[Pre-RFC] Hex literals


#1

I would like to propose the following small addition to the language. It’s mostly quality of life improvement, but I believe for some areas it will be quite usefull.

Summary

Addition of hex literals in the form of h"00 aa cc ff", which will be transformed by compiler at compile time to &'static [u8; N], in this case to &'static [0u8, 170u8, 204u8, 255u8].

Motivation

Hexadecimal representation is a very common for binary data. Currently Rust has two ways to provide byte array constants:

  • b"foo" notation, which is convinient if binary data is an ASCII string, but becomes harder to use for general byte string with a lot of \x escaping.
  • Explitict arrays: [0x00, 0x01, ..]. It takes three times more space compared to a pure hex notation and thus harder to read and copy-paste from external sources. Additionally its harder to group bytes, e.g. by groups of 4 or 8.

By introducing hex literals we can improve readability and writability of code which works with binary constants. As a side effect we will be able to make code examples smaller and easier to read. For example:

let udp_data = h"
1111 2222
0c00 ffff
6461 7461
";
let packet = parse_udp(udp_data);
assert_eq!(packet.source_port, 0x1111);
assert_eq!(packet.dest_port, 0x2222);
assert_eq!(packet.data, b"data")

Also it will allow to copy-paste hexidicimal data directly into Rust code without an additional transformation step.

Guide-level explanation

Literals which start with h are called hex literals. They allow to conviniently represent byte array constants in the hexadecimal form. String inside h"..." accepts the following characters:

  • Hexadecimal characters: 0-9, a-f, A-F
  • Formatting characters: unicode whitespace class characters, tab, carriage feed and return.

Formatting characters will be ignored by compiler. Hex literal must contain even number of hexadecimal characters, otherwise it will result in a compilation error. Usage of any other characters will result in a compilation error.

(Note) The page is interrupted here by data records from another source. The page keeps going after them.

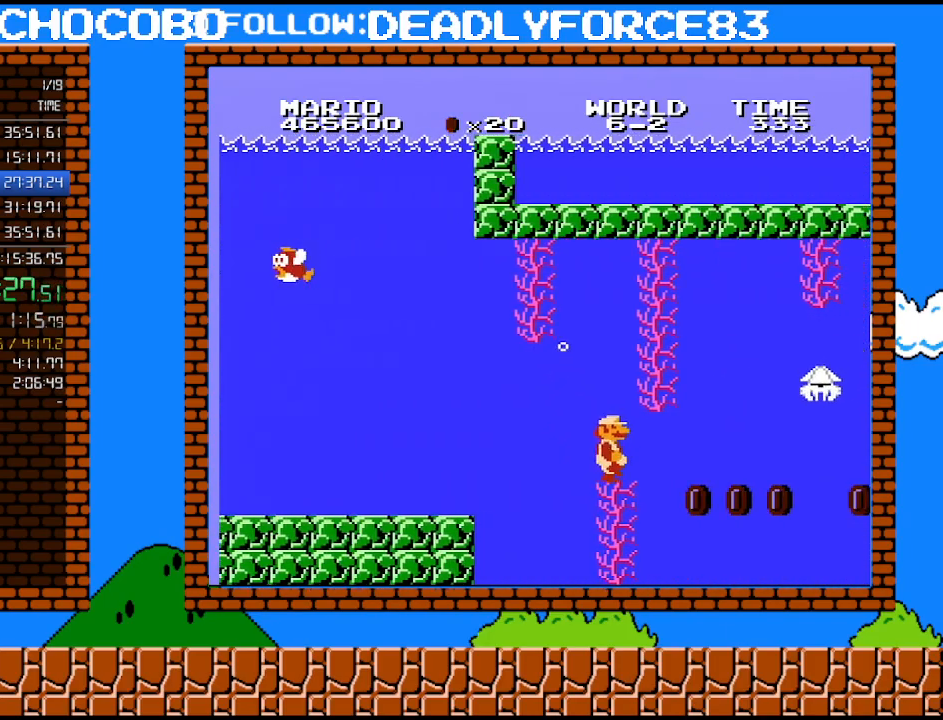
{"buttons": ["DPAD_RIGHT"], "events": []}
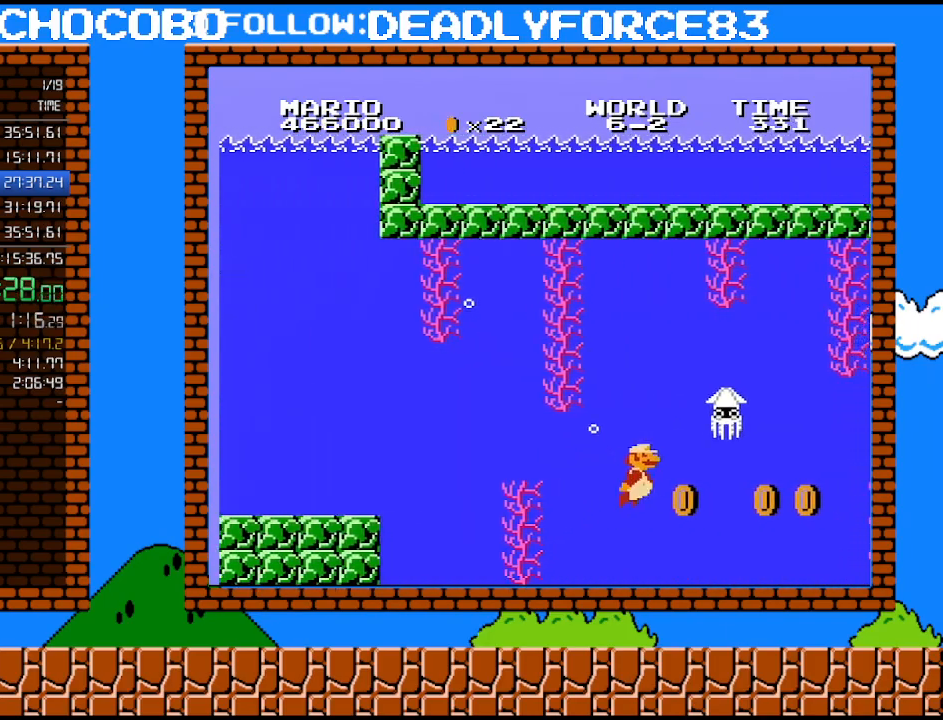
{"buttons": ["DPAD_RIGHT"], "events": [[150, "A", "down"], [250, "A", "up"]]}
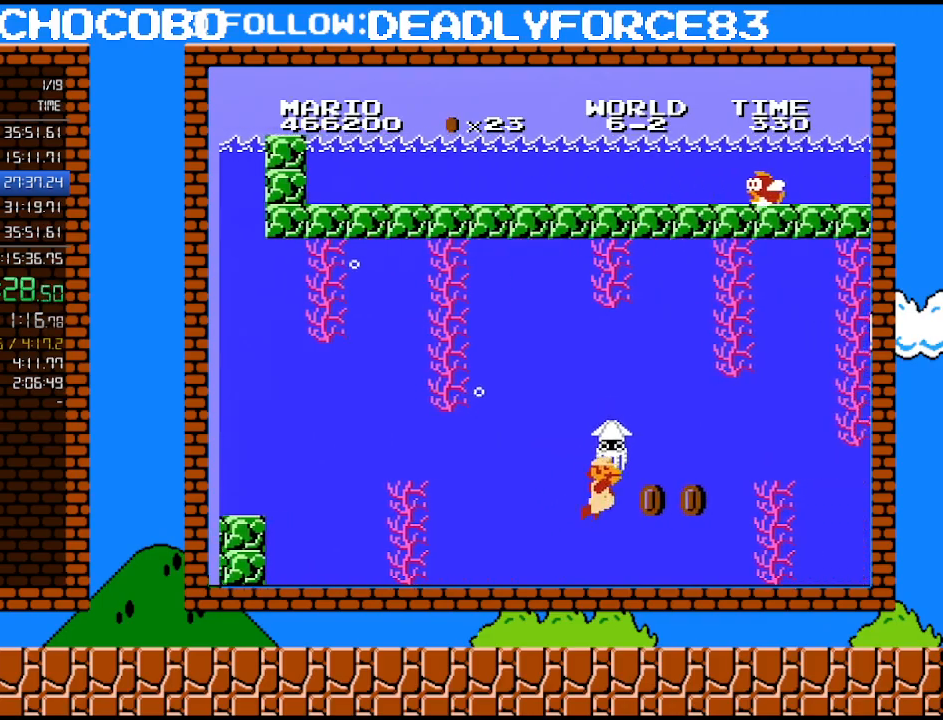
{"buttons": ["A", "DPAD_RIGHT"], "events": [[83, "A", "down"], [150, "A", "up"], [433, "A", "down"]]}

Hexadecimal string will be converted to a byte array by compiler at compile time.

Usage examples:

assert_eq!(h"00ff", &[0u8, 255u8]);
assert_eq!(h"abcdef", h"ABCDEF");
assert_eq!(h"64 61 74 61", b"data");
assert_eq!(h"
    00010203 0405060708
", &[0u8, 1, 2, 3, 4, 5, 6, 7, 8]);
assert_eq!(h"
    00010203
    10111213
", &[
    0x00, 0x01, 0x02, 0x03,
    0x10, 0x11, 0x12, 0x13
]);

How We Teach This

The book will need a page which will introduce and explain all variations of string literals: "...", b"...", r"...", h"...". (and maybe something like s"..." as a syntactic sugar for "...".to_string())

Drawbacks

Additional syntax, which can be conceived by some as overly specialized for niche use-cases.

Alternatives

Using built-in macro hex!("00 ff ee") or something similar and of course doing nothing.


#2

D language has such feature, named “Hex Strings”:

https://dlang.org/spec/lex.html#hex_strings

But I remember it has some pitfalls that reduce its usefulness:

void main() {
    string data1 = x"00 FBCD 32FD 0A"; // OK
    ubyte[] data2 = x"00 FBCD 32FD 0A"; // Error
}

A hex!("00 ff ee") macro sounds like a good way to keep low the compiler complexity (as long as it doesn’t introduce other problems, like too much memory usage or too much compilation time for very large hex literals).


#3

We will not have this pitfall as h"..." will be converted strictly to &'static [u8; N] in the same way as b"..." currently works.


#4

I like the idea, and it would also allow us to have compile time verification that the input is valid hex as far as I can tell (both with the macro and the literal).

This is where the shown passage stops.